* [PROBLEM TO WORK ON]: Every line below is to be set down again exactly; any image stays out.

** DATA SHOWN follows **

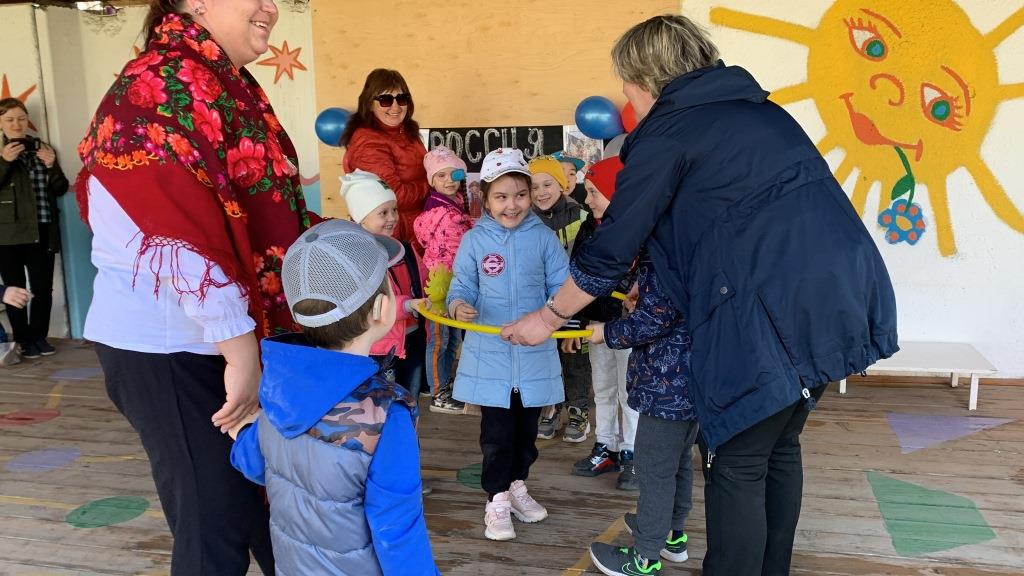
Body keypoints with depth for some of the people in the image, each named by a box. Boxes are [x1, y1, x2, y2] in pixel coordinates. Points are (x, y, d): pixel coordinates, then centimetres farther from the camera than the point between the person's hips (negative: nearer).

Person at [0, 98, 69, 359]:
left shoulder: (42, 149, 11)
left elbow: (60, 190, 8)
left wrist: (51, 165, -8)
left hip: (42, 232, 1)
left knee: (43, 288, 1)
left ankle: (39, 336, 16)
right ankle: (24, 340, 15)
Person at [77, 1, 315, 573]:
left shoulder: (229, 87, 12)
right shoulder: (165, 83, -17)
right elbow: (178, 231, -26)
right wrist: (240, 347, -25)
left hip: (214, 338, 9)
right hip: (167, 348, -9)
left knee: (267, 494, 17)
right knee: (217, 523, 2)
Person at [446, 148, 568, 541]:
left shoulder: (543, 237, -2)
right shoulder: (474, 240, -3)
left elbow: (561, 285, -1)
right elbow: (463, 287, 0)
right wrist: (459, 306, -23)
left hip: (535, 353, 2)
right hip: (489, 354, -1)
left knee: (526, 429, 17)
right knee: (496, 432, 5)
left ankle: (517, 486, 38)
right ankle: (497, 499, 22)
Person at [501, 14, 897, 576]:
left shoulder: (667, 130, -4)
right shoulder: (754, 106, 20)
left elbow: (610, 250, -2)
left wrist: (549, 316, 11)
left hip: (770, 312, -9)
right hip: (839, 294, 9)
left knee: (736, 465, 5)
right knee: (780, 444, 21)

** End of DATA SHOWN **

* [RESPONSE BELOW]:
Body keypoints with depth for some of the people in the image, each named by a box. Boxes are [x1, y1, x2, y2] in pixel coordinates. Points are (x, y, d): pixel coordinates, then centimetres farther from the camera than the point between the person's hips (negative: nearer).

Person at [0, 98, 69, 359]:
left shoulder: (42, 149, 11)
left elbow: (60, 190, 8)
left wrist: (51, 165, -8)
left hip: (42, 232, 1)
left knee: (43, 288, 1)
left ankle: (39, 336, 16)
right ankle: (24, 340, 15)
Person at [77, 1, 315, 573]:
left shoulder: (229, 87, 12)
right shoulder: (165, 83, -17)
right elbow: (178, 231, -26)
right wrist: (240, 347, -25)
left hip: (214, 338, 9)
right hip: (167, 348, -9)
left knee: (267, 494, 17)
right knee: (217, 523, 2)
Person at [446, 148, 568, 541]:
left shoulder: (543, 237, -2)
right shoulder: (474, 240, -3)
left elbow: (561, 285, -1)
right elbow: (463, 287, 0)
right wrist: (459, 306, -23)
left hip: (535, 353, 2)
right hip: (489, 354, -1)
left knee: (526, 429, 17)
right knee: (496, 432, 5)
left ankle: (517, 486, 38)
right ankle: (497, 499, 22)
Person at [501, 14, 897, 576]:
left shoulder: (667, 130, -4)
right shoulder: (754, 106, 20)
left elbow: (610, 250, -2)
left wrist: (549, 316, 11)
left hip: (770, 312, -9)
right hip: (839, 294, 9)
left knee: (736, 465, 5)
right knee: (780, 444, 21)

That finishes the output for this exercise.